▸ **What is required**
Report every line in the listing below where the string "format" shows up.

▸ **Data for analysis**

+---+

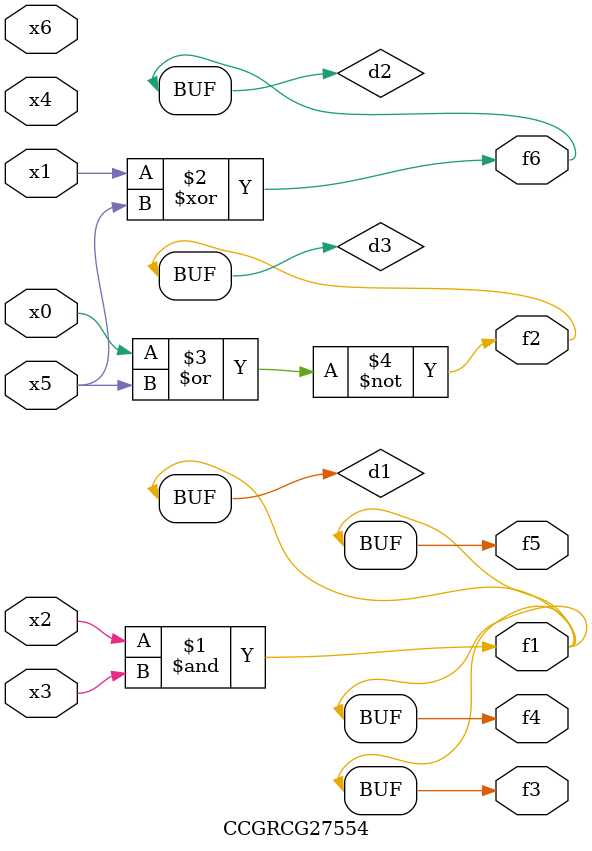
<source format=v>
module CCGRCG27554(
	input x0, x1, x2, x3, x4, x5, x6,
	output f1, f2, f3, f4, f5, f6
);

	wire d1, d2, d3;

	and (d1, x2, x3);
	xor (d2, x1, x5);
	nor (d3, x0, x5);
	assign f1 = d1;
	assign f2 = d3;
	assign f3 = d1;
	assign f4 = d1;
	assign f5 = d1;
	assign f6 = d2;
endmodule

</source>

+---+

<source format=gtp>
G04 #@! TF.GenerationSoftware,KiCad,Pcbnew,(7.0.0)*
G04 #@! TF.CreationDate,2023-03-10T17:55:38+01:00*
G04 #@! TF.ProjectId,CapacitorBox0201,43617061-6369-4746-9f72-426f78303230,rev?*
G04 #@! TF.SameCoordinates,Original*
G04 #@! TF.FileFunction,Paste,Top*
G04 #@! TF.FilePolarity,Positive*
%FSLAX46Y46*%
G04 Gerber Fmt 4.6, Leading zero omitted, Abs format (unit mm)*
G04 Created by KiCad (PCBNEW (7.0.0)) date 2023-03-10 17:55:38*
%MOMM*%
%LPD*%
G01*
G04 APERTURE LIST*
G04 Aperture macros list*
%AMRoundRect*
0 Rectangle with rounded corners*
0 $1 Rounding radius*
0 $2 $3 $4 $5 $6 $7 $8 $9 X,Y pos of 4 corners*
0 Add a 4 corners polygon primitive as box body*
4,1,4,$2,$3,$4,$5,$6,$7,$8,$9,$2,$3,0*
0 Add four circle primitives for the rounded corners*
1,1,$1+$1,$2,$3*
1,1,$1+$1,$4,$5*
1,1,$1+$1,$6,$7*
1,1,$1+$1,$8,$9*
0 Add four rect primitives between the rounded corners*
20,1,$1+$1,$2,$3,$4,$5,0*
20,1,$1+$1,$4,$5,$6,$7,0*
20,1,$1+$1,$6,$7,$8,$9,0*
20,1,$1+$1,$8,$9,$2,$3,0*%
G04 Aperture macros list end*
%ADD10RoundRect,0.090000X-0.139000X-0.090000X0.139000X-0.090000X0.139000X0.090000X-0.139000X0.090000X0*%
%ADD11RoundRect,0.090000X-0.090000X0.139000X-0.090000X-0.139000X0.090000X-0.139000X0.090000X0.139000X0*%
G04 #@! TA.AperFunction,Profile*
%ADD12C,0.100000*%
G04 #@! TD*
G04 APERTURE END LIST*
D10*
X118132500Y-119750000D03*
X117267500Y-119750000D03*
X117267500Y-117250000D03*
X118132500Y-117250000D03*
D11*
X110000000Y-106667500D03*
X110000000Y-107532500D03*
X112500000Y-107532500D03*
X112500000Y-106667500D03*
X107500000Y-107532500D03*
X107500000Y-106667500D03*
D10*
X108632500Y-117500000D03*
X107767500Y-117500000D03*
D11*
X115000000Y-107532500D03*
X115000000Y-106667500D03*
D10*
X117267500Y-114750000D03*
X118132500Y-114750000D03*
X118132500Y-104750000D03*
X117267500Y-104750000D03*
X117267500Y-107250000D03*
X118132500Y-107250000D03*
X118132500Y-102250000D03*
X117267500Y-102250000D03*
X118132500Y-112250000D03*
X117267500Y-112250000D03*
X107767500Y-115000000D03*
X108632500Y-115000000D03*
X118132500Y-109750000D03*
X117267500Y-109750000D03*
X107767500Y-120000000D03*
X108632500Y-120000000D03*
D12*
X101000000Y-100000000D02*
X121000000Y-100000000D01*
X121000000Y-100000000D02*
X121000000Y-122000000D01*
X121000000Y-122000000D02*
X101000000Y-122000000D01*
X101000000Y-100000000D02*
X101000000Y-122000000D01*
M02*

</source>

+---+

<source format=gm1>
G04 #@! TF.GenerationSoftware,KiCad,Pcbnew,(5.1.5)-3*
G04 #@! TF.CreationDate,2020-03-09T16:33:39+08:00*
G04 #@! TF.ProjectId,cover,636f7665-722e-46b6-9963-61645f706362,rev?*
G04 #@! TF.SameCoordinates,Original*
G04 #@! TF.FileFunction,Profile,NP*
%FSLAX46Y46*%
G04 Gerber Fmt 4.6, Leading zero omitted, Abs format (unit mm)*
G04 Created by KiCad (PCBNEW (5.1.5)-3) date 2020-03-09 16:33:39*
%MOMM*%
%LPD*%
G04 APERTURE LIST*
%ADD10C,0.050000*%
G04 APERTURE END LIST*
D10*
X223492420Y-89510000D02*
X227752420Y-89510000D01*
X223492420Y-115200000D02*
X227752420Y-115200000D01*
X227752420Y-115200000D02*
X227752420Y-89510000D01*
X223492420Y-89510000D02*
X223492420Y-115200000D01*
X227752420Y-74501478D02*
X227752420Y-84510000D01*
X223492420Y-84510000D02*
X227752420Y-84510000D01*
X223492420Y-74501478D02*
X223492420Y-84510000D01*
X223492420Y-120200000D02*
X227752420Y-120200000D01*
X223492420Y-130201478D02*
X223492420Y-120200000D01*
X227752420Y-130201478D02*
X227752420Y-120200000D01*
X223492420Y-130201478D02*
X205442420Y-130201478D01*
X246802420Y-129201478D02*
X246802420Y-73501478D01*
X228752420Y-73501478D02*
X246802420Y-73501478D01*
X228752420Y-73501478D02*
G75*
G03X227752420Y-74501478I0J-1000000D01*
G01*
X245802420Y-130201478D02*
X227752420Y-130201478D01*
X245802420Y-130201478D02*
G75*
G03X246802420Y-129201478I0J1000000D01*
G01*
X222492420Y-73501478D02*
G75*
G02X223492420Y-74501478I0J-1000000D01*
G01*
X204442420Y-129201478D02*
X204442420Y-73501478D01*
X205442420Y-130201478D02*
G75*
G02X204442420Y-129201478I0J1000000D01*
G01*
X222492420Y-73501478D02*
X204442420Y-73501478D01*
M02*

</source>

+---+

▸ **Worked solution**
<source format=v>
<source format=gtp>
G04 Gerber Fmt 4.6, Leading zero omitted, Abs format (unit mm)*
<source format=gm1>
G04 Gerber Fmt 4.6, Leading zero omitted, Abs format (unit mm)*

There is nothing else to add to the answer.